# Work instructions
Set the records down again. Match every line exactly.

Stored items
[Start of Attachment]

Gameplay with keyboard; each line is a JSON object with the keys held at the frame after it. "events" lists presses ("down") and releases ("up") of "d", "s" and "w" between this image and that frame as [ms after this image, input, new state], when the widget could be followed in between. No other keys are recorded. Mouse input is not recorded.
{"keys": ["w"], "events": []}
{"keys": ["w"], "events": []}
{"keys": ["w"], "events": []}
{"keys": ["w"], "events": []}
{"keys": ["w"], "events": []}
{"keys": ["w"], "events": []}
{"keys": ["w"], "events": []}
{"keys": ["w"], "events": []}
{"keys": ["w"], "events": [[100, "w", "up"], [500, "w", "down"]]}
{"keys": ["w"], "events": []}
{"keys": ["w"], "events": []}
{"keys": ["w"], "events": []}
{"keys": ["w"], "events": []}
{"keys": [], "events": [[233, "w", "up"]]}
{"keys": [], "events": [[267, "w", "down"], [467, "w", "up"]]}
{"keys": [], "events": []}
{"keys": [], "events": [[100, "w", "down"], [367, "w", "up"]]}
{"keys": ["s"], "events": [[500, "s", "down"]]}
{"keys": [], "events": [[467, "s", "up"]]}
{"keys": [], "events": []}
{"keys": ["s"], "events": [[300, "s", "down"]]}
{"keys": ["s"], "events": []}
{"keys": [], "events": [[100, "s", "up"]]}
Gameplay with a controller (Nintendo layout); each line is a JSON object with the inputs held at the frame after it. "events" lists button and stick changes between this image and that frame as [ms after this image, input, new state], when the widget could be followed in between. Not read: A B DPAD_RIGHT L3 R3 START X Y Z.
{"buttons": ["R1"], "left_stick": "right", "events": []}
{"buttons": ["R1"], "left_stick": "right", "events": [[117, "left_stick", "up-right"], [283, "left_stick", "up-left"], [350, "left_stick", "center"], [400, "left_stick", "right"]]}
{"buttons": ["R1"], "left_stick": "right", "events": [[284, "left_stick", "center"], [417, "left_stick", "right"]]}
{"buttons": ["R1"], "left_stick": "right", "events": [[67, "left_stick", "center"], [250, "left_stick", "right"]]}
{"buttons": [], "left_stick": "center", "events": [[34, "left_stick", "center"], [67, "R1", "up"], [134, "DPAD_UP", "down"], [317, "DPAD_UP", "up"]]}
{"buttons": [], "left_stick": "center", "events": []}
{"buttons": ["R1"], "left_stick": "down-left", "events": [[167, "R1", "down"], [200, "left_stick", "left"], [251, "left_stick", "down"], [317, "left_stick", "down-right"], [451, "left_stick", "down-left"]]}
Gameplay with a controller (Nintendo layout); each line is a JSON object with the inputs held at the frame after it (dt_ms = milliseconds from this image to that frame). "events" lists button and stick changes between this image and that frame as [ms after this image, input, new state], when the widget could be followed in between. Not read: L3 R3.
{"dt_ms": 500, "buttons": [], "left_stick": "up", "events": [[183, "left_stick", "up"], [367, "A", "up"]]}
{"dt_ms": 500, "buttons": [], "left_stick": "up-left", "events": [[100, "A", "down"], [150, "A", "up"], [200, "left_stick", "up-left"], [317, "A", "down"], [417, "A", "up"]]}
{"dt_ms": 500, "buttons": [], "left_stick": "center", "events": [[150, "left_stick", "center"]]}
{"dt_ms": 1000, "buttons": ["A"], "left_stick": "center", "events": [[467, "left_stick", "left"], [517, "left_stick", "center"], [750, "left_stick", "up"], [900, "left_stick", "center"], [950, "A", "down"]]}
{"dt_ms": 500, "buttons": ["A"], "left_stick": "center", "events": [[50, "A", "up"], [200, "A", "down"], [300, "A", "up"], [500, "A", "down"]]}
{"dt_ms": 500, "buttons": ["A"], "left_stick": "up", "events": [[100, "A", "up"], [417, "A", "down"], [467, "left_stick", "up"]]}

[End of Attachment]

# Your response
Gameplay with keyboard; each line is a JSON object with the keys held at the frame after it. "events" lists presses ("down") and releases ("up") of "d", "s" and "w" between this image and that frame as [ms after this image, input, new state], when the widget could be followed in between. No other keys are recorded. Mouse input is not recorded.
{"keys": ["w"], "events": []}
{"keys": ["w"], "events": []}
{"keys": ["w"], "events": []}
{"keys": ["w"], "events": []}
{"keys": ["w"], "events": []}
{"keys": ["w"], "events": []}
{"keys": ["w"], "events": []}
{"keys": ["w"], "events": []}
{"keys": ["w"], "events": [[100, "w", "up"], [500, "w", "down"]]}
{"keys": ["w"], "events": []}
{"keys": ["w"], "events": []}
{"keys": ["w"], "events": []}
{"keys": ["w"], "events": []}
{"keys": [], "events": [[233, "w", "up"]]}
{"keys": [], "events": [[267, "w", "down"], [467, "w", "up"]]}
{"keys": [], "events": []}
{"keys": [], "events": [[100, "w", "down"], [367, "w", "up"]]}
{"keys": ["s"], "events": [[500, "s", "down"]]}
{"keys": [], "events": [[467, "s", "up"]]}
{"keys": [], "events": []}
{"keys": ["s"], "events": [[300, "s", "down"]]}
{"keys": ["s"], "events": []}
{"keys": [], "events": [[100, "s", "up"]]}
Gameplay with a controller (Nintendo layout); each line is a JSON object with the inputs held at the frame after it. "events" lists button and stick changes between this image and that frame as [ms after this image, input, new state], when the widget could be followed in between. Not read: A B DPAD_RIGHT L3 R3 START X Y Z.
{"buttons": ["R1"], "left_stick": "right", "events": []}
{"buttons": ["R1"], "left_stick": "right", "events": [[117, "left_stick", "up-right"], [283, "left_stick", "up-left"], [350, "left_stick", "center"], [400, "left_stick", "right"]]}
{"buttons": ["R1"], "left_stick": "right", "events": [[284, "left_stick", "center"], [417, "left_stick", "right"]]}
{"buttons": ["R1"], "left_stick": "right", "events": [[67, "left_stick", "center"], [250, "left_stick", "right"]]}
{"buttons": [], "left_stick": "center", "events": [[34, "left_stick", "center"], [67, "R1", "up"], [134, "DPAD_UP", "down"], [317, "DPAD_UP", "up"]]}
{"buttons": [], "left_stick": "center", "events": []}
{"buttons": ["R1"], "left_stick": "down-left", "events": [[167, "R1", "down"], [200, "left_stick", "left"], [251, "left_stick", "down"], [317, "left_stick", "down-right"], [451, "left_stick", "down-left"]]}
Gameplay with a controller (Nintendo layout); each line is a JSON object with the inputs held at the frame after it (dt_ms = milliseconds from this image to that frame). "events" lists button and stick changes between this image and that frame as [ms after this image, input, new state], when the widget could be followed in between. Not read: L3 R3.
{"dt_ms": 500, "buttons": [], "left_stick": "up", "events": [[183, "left_stick", "up"], [367, "A", "up"]]}
{"dt_ms": 500, "buttons": [], "left_stick": "up-left", "events": [[100, "A", "down"], [150, "A", "up"], [200, "left_stick", "up-left"], [317, "A", "down"], [417, "A", "up"]]}
{"dt_ms": 500, "buttons": [], "left_stick": "center", "events": [[150, "left_stick", "center"]]}
{"dt_ms": 1000, "buttons": ["A"], "left_stick": "center", "events": [[467, "left_stick", "left"], [517, "left_stick", "center"], [750, "left_stick", "up"], [900, "left_stick", "center"], [950, "A", "down"]]}
{"dt_ms": 500, "buttons": ["A"], "left_stick": "center", "events": [[50, "A", "up"], [200, "A", "down"], [300, "A", "up"], [500, "A", "down"]]}
{"dt_ms": 500, "buttons": ["A"], "left_stick": "up", "events": [[100, "A", "up"], [417, "A", "down"], [467, "left_stick", "up"]]}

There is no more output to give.